§ **YOUR OBJECTIVE**
Can you set down, word for word, the part of the polygon packing excerpt starting with "General Process for" and going on through "remove duplicate sections."?

§ **EXCERPT TO READ**
General Process for Computing Collisions

What follows is the various writing elements produced for the coursework (fall 2021). They explore/justify this project in the context of a hypothetical contract manufacturing company. They are presented as written for the course, editorialized only to remove duplicate sections.

Proposal

For this project, I propose the development and implementation of a two-round raster based two dimensional polygon packing system. This system is modeled for a theoretical production workflow based on Contract Manufacturing principles (a.k.a. Manufacturing as a Service). In this theoretical model, the manufacturer offers the service of two-dimensional sheet operations, such as CNC Routing. The manufacturer provides this service turn-key, where the customer uploads parts directly and receives physical parts sometime in the future. To offer this service at a competitive cost, the manufacturer must minimize waste of the stock material. Likewise the manufacturer must quickly and accurately price contracts.

These objectives of maximizing packing efficiency while also minimizing overhead time (and monetary) costs is a difficult problem. To solve the time problem, a massively parallel approach can be taken. However, constructing massively parallel systems comes with large initial costs for specialized hardware and ongoing costs for (likely significant) power consumption. In fact, it would be possible to develop a formula which relates power consumption, packing efficiency, and packing time, allowing one the be quantified in terms of the others.

However, there is a significantly cheaper alternative for constructing massively parallel arrays: Graphics Processing Units (GPUs). For example, the Nvidia RTX 3070 contains 5888 CUDA Cores, roughly equivalent to 5888 threads of execution. These cores are less powerful than a standard processor, but their sheer quantity more than makes up the difference. Assuming no memory limitations, this processor could sample 92 square inches at 8 dpi resolution by assigning one sample to each of the cores. The RTX 3070 is clocked at 1.50 GHz with 8 GB of GDDR6 RAM all at 220W of power consumption. This is a powerful device readily available at a low cost of $499.00.

Returning to our contract manufacturing company. The GPU accelerated packing solves our time and costs constraints. However, an efficient packing is still of utmost importance. There exists some literature in this area; see the literature review section for more information. At a high level, there is still room for improvement, which is one key focus for this project. While this is a hard problem to solve, there exists an equally important problem: that of the user interface. While the GPU is a relatively common piece of hardware, it is not assumed to be ubiquitous or available for this purpose. Therefore, the contract manufacturer, wishing to provide the best service, offers the packing on dedicated GPUs. This cloud packing farm would be similar in design and function to that of a render farm in which the service provided manages a group of resources (GPUs) to serve client requests in a managed, scalable, and transparent manner. Additionally this service would need to be secure and reliable, the latter being of particular note in light of Facebook’s recent outage.

§ **DATA UNDER STUDY**
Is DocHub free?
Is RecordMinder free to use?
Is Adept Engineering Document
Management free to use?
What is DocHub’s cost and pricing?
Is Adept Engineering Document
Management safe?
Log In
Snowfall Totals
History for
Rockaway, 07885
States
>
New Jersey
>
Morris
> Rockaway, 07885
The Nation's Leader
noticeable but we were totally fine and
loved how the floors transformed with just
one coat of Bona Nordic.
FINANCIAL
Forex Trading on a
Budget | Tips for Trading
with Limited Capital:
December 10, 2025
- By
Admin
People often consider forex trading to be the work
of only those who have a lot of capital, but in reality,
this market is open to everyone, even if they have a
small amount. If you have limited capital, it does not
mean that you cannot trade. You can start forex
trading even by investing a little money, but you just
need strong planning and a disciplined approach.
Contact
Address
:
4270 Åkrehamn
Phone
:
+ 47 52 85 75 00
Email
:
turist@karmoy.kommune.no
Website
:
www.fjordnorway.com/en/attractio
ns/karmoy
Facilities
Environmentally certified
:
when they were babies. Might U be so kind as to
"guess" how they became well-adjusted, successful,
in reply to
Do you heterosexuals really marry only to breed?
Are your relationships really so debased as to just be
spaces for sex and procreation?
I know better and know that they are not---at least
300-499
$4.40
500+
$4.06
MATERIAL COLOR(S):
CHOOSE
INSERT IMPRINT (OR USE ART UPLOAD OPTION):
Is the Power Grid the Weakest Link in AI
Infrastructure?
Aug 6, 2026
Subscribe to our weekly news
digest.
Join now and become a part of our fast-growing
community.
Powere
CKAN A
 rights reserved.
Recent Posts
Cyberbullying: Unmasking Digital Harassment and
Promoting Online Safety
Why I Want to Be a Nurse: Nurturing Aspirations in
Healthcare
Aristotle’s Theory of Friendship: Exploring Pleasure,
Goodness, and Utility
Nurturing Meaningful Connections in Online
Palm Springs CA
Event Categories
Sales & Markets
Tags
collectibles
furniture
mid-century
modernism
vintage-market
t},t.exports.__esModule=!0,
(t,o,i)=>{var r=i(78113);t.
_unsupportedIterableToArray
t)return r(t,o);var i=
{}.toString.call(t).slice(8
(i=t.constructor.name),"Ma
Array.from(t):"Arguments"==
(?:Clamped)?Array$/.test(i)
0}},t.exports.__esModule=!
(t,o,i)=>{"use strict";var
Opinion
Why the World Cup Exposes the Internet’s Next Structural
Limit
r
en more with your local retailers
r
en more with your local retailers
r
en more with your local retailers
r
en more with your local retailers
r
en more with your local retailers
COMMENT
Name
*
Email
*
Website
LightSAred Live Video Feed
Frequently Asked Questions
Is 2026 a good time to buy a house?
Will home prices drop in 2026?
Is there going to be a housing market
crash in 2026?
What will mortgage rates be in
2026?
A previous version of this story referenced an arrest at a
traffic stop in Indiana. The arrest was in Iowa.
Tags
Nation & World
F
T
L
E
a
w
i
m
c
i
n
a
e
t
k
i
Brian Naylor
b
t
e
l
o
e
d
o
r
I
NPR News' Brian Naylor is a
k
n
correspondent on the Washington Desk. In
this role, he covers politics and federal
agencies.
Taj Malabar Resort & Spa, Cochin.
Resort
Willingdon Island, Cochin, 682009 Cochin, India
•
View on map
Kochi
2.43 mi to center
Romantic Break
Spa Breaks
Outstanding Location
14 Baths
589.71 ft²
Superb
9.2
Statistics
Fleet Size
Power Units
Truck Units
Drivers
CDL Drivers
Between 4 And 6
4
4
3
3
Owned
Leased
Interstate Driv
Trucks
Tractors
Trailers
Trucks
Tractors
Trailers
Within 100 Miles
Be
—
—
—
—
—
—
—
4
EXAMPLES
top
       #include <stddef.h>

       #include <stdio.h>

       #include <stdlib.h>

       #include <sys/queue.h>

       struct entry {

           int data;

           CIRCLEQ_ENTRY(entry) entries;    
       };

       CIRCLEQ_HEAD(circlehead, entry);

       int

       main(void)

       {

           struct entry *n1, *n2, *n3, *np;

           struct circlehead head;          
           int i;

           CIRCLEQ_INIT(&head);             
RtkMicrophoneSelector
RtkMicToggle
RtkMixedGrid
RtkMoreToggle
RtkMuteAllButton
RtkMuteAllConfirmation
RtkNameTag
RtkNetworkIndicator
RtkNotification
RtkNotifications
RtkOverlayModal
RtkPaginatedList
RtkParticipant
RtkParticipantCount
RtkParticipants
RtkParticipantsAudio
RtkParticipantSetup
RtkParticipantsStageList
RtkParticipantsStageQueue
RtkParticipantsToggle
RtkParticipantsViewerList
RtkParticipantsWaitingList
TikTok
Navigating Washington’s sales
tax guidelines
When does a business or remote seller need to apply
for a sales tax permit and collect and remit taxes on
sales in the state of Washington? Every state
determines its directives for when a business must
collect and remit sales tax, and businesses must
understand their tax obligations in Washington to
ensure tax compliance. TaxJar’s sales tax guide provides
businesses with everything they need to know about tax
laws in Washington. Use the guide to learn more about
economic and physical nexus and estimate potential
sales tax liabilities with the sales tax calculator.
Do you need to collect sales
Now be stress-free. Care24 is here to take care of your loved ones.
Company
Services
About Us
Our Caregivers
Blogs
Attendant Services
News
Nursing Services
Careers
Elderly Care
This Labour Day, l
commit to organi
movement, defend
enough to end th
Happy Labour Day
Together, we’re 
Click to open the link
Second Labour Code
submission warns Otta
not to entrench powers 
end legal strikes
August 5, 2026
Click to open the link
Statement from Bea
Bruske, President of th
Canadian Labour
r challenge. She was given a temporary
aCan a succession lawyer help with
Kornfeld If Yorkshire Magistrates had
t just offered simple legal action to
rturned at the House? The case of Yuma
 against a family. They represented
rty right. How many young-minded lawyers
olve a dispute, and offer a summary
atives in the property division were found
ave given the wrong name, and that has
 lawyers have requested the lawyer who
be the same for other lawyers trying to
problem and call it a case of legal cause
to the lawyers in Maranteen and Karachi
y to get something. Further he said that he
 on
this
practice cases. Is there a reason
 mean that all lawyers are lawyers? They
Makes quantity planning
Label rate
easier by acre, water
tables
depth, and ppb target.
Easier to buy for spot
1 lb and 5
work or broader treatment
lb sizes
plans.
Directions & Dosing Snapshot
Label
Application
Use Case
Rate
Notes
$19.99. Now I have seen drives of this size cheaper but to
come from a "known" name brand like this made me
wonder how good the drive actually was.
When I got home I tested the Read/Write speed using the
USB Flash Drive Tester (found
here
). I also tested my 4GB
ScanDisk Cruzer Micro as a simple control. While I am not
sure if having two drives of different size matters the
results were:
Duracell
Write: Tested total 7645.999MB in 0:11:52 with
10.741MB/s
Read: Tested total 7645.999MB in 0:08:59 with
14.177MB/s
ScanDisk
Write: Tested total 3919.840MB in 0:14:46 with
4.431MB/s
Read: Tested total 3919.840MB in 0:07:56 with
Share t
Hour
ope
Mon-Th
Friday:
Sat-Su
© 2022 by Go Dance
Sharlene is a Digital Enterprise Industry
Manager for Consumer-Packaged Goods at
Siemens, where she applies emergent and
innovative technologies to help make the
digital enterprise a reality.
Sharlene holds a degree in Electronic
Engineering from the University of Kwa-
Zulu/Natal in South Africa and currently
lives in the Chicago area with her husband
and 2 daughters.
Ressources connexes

§ **FINISHED EXERCISE**
General Process for Computing Collisions

What follows is the various writing elements produced for the coursework (fall 2021). They explore/justify this project in the context of a hypothetical contract manufacturing company. They are presented as written for the course, editorialized only to remove duplicate sections.